L'omniprésence de la figure du pape dans la vie de l'Eglise est un phénomène très malsain, récent et moderne. C'est du jacobinisme clérical.
Je pense que la majorité des chrétiens ne connaissaient même pas le nom du pape régnant jusqu'au XIXe siècle.
On oublie souvent que normalement, une encyclique n'est rien de plus qu'une lettre adressée par le pape aux évêques (un peu comme les épîtres de Paul). Une encyclique ne s'adresse théoriquement pas (sauf mention contraire explicite) à tout le Peuple de Dieu.

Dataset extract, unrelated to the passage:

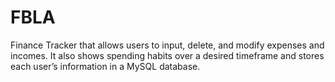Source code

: # FBLA
Finance Tracker that allows users to  input, delete, and modify expenses and incomes. It also shows spending habits over a desired timeframe and stores each user’s information in a MySQL database.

On oublie aussi qu'un évêque est le véritable chef de l'Eglise locale avec théoriquement une relative autonomie (à partir du moment où il reste dans les limites de l'orthodoxie doctrinale), et non pas un simple préfet du Vatican, une sorte de fonctionnaire administratif docile. L'inflation de la figure du pape est une réaction du corps ecclésial à l'affaiblissement de la foi à l'intérieur et surtout aux attaques extérieures (à partir de la Réforme, puis avec les "Lumières"): face aux assauts des idées nouvelles pernicieuses, il a fallu serrer les rangs autour d'un chef unique. Mais durant les quinze premiers siècles de l'Eglise, il n'en était pas ainsi.
Cet ultramontanisme a plusieurs conséquences fâcheuses:
-une docilité quasi militaire aux directives romaines que l'on s'imagine compenser l'affaiblissement de la foi: le pape l'a dit, donc c'est ce qu'il faut faire, sans prendre le temps de distinguer les différents niveau d'autorité et d'infaillibilité;
- une médiocrité générale de l'épiscopat, composé d'évêques qui ne prennent aucune initiative, qui sont souvent dotés d'un caractère médiocre marqué par la servilité à l'égard de Rome (ce qui n'a rien à voir avec l'obéissance). Notons au passage que ce n'est pas incompatible avec le fait de ne pas tenir compte des enseignements romains comme c'était le cas sous tous les papes depuis Paul VI jusqu'à Benoit XVI; les évêques sont des serviles désobéissants. La servilité est une pseudo-obéissance qui n'est pas éclairée par la lumière de la Foi.
- une inflation de l'actualité du Vatican qui concentre l'attention de toute l'Eglise mais qui provoque chez les fidèles l'oubli du fait que leur devoir est d'abord et avant tout de s'intéresser à l'Eglise locale, à savoir leur diocèse.
L'attitude consistant à ne plus perdre son temps à scruter l'actualité romaine ou le moindre propos de table (ou d'avion) du Saint-Père et à se concentrer sur le développement de sa paroisse d'abord, et de son diocèse ensuite, me paraît donc être très saine.
Le problème, c'est qu'à notre époque ce n'est pas facile.
Sur internet (qui encourage le phénomène ultramontain, comme tous les médias modernes), la plupart des sites catholiques ne parlent plus que du pape François (pour le critiquer ou pour l'aduler).
Dans les libraires catholiques, 1/4 des étagères sont remplis de livres du pape François.
On allume la télé le soir au 20h, on entend pape François ceci, pape François cela. De même dans la presse écrite.
Le dimanche à la messe, on a 75% de chances de tomber sur un célébrant qui ne peut s'empêcher de glisser dans son homélie la phrase magique: "...et comme le dit le pape François..."
Enfin, quand on discute de foi avec un autre fidèle ou même un non-croyant, on s'entend répondre en général au bout de 5 minutes de conversation: "oui, mais pourtant le pape François a dit que..."
Donc effectivement, il n'est pas facile aujourd'hui d'adopter la bonne attitude.